WORK TASK:
Render each line of the records as a row in a Markdown table, skipping blank lines. Use the columns Row and Line, with Row holding the row number.

Saved data entries
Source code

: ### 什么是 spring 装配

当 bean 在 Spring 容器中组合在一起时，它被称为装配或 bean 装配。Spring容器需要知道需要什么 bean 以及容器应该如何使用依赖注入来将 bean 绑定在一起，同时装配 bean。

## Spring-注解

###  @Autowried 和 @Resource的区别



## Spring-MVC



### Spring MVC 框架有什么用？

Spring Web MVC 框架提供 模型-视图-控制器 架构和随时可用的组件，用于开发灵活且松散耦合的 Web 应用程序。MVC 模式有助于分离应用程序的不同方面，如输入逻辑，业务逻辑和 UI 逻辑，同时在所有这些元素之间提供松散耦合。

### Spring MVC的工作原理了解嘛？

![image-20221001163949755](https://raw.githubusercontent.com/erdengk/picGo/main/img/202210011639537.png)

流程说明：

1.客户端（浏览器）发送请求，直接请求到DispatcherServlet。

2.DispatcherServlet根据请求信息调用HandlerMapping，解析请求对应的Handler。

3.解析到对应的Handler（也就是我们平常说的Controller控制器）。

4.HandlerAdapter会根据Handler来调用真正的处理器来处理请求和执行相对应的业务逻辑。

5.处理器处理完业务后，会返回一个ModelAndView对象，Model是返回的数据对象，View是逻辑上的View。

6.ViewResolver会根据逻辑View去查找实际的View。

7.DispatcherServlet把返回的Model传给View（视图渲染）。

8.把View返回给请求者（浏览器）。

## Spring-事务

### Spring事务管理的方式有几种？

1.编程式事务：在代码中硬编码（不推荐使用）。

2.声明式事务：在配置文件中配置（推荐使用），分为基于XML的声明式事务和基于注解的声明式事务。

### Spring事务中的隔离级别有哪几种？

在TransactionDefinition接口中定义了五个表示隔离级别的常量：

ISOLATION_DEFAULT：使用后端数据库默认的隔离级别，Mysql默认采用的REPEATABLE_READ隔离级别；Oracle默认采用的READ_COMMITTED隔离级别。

TASK RESULT:
| Row | Line |
|---|---|
| 1 | Source code |
| 2 | : ### 什么是 spring 装配 |
| 3 | 当 bean 在 Spring 容器中组合在一起时，它被称为装配或 bean 装配。Spring容器需要知道需要什么 bean 以及容器应该如何使用依赖注入来将 bean 绑定在一起，同时装配 bean。 |
| 4 | ## Spring-注解 |
| 5 | ###  @Autowried 和 @Resource的区别 |
| 6 | ## Spring-MVC |
| 7 | ### Spring MVC 框架有什么用？ |
| 8 | Spring Web MVC 框架提供 模型-视图-控制器 架构和随时可用的组件，用于开发灵活且松散耦合的 Web 应用程序。MVC 模式有助于分离应用程序的不同方面，如输入逻辑，业务逻辑和 UI 逻辑，同时在所有这些元素之间提供松散耦合。 |
| 9 | ### Spring MVC的工作原理了解嘛？ |
| 10 | ![image-20221001163949755](https://raw.githubusercontent.com/erdengk/picGo/main/img/202210011639537.png) |
| 11 | 流程说明： |
| 12 | 1.客户端（浏览器）发送请求，直接请求到DispatcherServlet。 |
| 13 | 2.DispatcherServlet根据请求信息调用HandlerMapping，解析请求对应的Handler。 |
| 14 | 3.解析到对应的Handler（也就是我们平常说的Controller控制器）。 |
| 15 | 4.HandlerAdapter会根据Handler来调用真正的处理器来处理请求和执行相对应的业务逻辑。 |
| 16 | 5.处理器处理完业务后，会返回一个ModelAndView对象，Model是返回的数据对象，View是逻辑上的View。 |
| 17 | 6.ViewResolver会根据逻辑View去查找实际的View。 |
| 18 | 7.DispatcherServlet把返回的Model传给View（视图渲染）。 |
| 19 | 8.把View返回给请求者（浏览器）。 |
| 20 | ## Spring-事务 |
| 21 | ### Spring事务管理的方式有几种？ |
| 22 | 1.编程式事务：在代码中硬编码（不推荐使用）。 |
| 23 | 2.声明式事务：在配置文件中配置（推荐使用），分为基于XML的声明式事务和基于注解的声明式事务。 |
| 24 | ### Spring事务中的隔离级别有哪几种？ |
| 25 | 在TransactionDefinition接口中定义了五个表示隔离级别的常量： |
| 26 | ISOLATION_DEFAULT：使用后端数据库默认的隔离级别，Mysql默认采用的REPEATABLE_READ隔离级别；Oracle默认采用的READ_COMMITTED隔离级别。 |